[Records from a dataset]
———

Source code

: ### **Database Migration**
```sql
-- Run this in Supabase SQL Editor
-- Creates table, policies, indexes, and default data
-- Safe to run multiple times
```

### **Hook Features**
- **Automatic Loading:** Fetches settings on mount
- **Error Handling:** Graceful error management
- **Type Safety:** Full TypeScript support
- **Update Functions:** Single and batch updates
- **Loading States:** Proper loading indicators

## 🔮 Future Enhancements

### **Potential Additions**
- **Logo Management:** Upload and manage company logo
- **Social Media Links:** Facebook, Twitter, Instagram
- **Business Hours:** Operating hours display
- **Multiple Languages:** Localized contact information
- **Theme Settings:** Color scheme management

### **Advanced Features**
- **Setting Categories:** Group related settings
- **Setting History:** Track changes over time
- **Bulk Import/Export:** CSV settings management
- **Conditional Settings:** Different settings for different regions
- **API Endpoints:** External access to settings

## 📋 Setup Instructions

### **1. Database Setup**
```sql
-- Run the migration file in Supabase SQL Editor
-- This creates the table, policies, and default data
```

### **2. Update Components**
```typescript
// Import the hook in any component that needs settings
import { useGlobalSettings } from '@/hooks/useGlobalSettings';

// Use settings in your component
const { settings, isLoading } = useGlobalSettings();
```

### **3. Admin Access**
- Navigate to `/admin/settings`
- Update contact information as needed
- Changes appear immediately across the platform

———

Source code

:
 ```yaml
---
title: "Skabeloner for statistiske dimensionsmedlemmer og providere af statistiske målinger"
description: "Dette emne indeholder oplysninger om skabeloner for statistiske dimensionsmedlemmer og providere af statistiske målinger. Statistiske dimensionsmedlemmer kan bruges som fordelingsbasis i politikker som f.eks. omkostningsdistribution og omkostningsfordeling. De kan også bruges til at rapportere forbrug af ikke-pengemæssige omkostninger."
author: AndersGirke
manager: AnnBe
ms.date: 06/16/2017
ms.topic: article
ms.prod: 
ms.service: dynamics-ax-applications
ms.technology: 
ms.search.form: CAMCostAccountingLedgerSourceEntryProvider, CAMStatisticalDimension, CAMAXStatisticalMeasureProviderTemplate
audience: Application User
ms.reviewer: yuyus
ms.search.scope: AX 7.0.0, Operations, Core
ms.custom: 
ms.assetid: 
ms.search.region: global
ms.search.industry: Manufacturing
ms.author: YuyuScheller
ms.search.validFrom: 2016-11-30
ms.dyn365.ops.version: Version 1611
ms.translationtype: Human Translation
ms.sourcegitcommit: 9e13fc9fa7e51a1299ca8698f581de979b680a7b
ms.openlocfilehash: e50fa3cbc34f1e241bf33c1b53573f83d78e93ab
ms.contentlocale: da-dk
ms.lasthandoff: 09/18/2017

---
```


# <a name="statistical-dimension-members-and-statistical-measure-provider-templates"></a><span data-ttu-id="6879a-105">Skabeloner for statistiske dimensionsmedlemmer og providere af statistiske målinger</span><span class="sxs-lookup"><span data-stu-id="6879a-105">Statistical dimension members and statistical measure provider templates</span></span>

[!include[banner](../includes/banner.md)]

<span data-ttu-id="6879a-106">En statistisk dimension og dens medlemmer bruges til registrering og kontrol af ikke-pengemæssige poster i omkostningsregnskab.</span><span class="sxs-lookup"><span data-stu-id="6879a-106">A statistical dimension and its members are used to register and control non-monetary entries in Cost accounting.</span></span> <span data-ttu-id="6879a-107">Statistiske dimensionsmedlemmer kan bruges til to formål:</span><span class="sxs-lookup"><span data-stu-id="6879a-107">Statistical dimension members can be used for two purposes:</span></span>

———

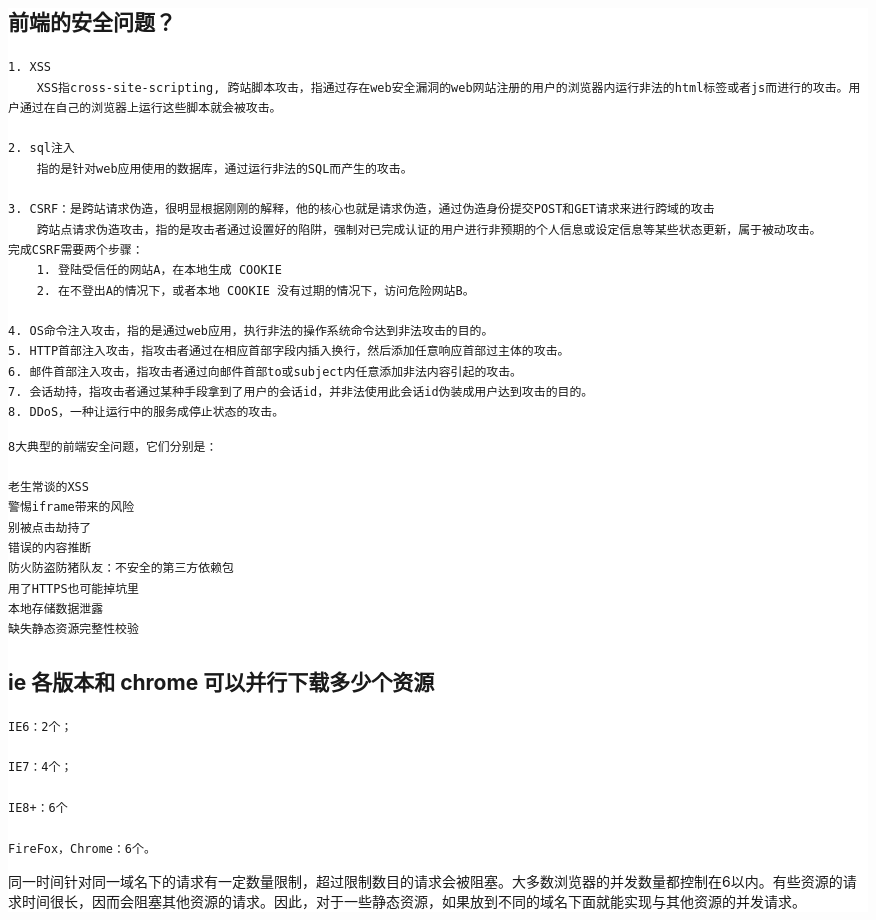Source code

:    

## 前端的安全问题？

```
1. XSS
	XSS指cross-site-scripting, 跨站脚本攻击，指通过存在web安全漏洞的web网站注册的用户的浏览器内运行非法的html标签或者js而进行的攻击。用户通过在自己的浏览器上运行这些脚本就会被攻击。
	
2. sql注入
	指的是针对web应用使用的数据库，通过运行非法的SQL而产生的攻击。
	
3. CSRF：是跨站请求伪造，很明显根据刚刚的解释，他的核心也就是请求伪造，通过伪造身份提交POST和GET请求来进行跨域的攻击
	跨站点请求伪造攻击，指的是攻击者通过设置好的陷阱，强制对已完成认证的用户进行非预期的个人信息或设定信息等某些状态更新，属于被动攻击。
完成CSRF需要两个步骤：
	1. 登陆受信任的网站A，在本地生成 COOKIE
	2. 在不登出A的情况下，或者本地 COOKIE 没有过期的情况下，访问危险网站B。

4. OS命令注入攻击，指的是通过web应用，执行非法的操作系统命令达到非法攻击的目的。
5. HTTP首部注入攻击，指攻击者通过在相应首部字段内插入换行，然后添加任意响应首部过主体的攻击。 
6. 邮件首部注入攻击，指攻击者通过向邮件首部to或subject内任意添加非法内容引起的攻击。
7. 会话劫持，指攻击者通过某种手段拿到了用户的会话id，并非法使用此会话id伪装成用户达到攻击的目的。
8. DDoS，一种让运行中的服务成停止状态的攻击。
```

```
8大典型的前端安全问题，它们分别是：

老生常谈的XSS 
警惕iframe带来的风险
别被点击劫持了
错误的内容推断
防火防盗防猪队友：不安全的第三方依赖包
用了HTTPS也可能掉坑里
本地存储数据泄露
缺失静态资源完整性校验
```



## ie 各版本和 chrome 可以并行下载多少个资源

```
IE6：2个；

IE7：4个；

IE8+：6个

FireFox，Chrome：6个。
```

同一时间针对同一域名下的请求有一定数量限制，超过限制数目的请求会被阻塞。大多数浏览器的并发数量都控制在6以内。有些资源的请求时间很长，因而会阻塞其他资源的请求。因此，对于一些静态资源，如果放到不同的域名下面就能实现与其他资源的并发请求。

———

● Problem requirements:
If a line in the data contains the string "Setup", copy it.

● Answer to this exercise:
## 📋 Setup Instructions
### **1. Database Setup**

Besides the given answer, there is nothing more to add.